### AIM OF THE EXERCISE
Character for character, transcribe the entries below, minus the images.

Lens and sensor parameters
========================

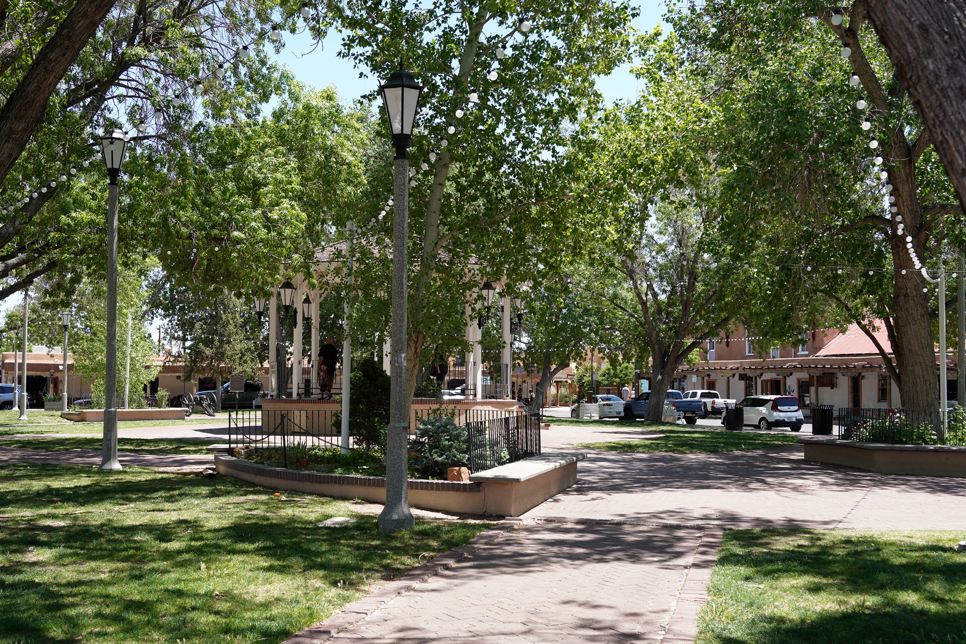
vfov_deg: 37.9
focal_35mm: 35
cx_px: 483
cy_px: 322
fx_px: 939
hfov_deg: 54.4
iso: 100
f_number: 6.3
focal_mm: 35
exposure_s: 1/160
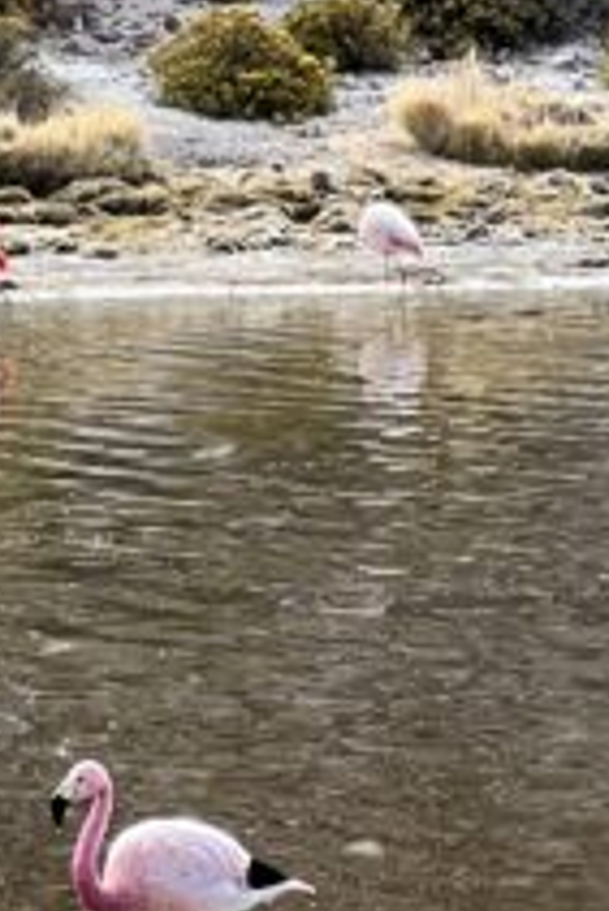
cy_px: 566
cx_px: -380
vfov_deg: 5.3
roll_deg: +1.7
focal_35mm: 389
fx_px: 9854
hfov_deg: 3.5
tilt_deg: -3.3
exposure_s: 1/249
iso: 32
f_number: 2.8
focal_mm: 9
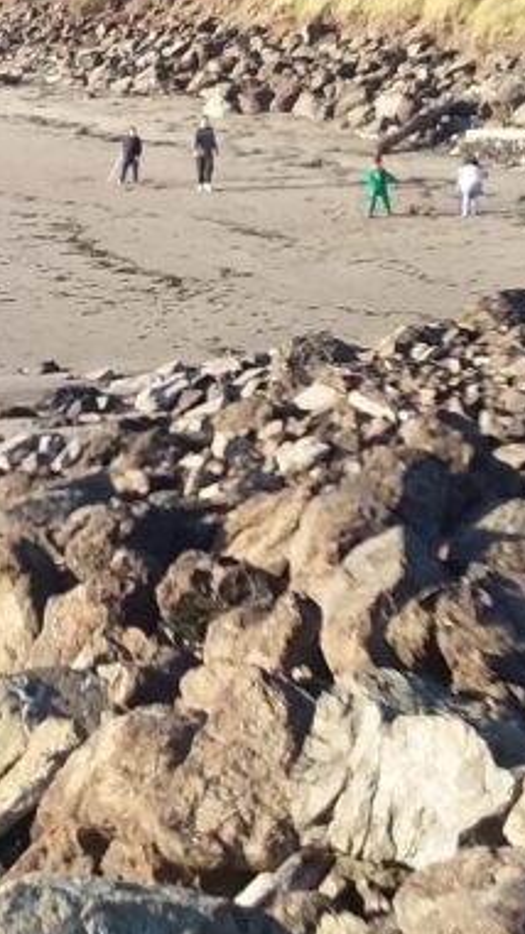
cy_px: 316
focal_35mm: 79
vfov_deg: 26.7
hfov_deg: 15.0
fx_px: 1957
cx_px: -10
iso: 50
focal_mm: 2.91
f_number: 1.9
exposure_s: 1/421
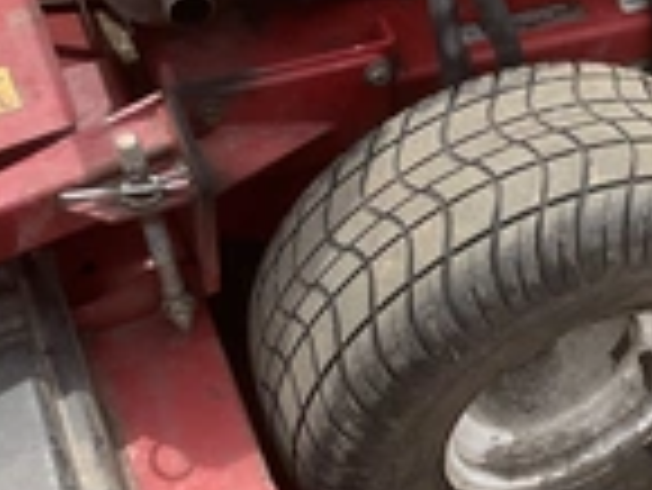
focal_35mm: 80
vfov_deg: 18.4
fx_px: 1508
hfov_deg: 23.8
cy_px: 148
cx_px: 580
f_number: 1.8
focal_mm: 3
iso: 25
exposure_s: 1/816
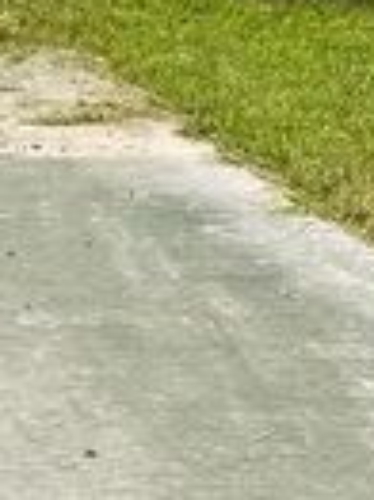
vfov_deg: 9.9
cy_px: -466
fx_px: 2713
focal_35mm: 188
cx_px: -61
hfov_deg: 7.8
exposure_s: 1/4405
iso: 80
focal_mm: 6.76
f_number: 1.78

========================

### RESPONSE BELOW
vfov_deg: 37.9
focal_35mm: 35
cx_px: 483
cy_px: 322
fx_px: 939
hfov_deg: 54.4
iso: 100
f_number: 6.3
focal_mm: 35
exposure_s: 1/160
cy_px: 566
cx_px: -380
vfov_deg: 5.3
roll_deg: +1.7
focal_35mm: 389
fx_px: 9854
hfov_deg: 3.5
tilt_deg: -3.3
exposure_s: 1/249
iso: 32
f_number: 2.8
focal_mm: 9
cy_px: 316
focal_35mm: 79
vfov_deg: 26.7
hfov_deg: 15.0
fx_px: 1957
cx_px: -10
iso: 50
focal_mm: 2.91
f_number: 1.9
exposure_s: 1/421
focal_35mm: 80
vfov_deg: 18.4
fx_px: 1508
hfov_deg: 23.8
cy_px: 148
cx_px: 580
f_number: 1.8
focal_mm: 3
iso: 25
exposure_s: 1/816
vfov_deg: 9.9
cy_px: -466
fx_px: 2713
focal_35mm: 188
cx_px: -61
hfov_deg: 7.8
exposure_s: 1/4405
iso: 80
focal_mm: 6.76
f_number: 1.78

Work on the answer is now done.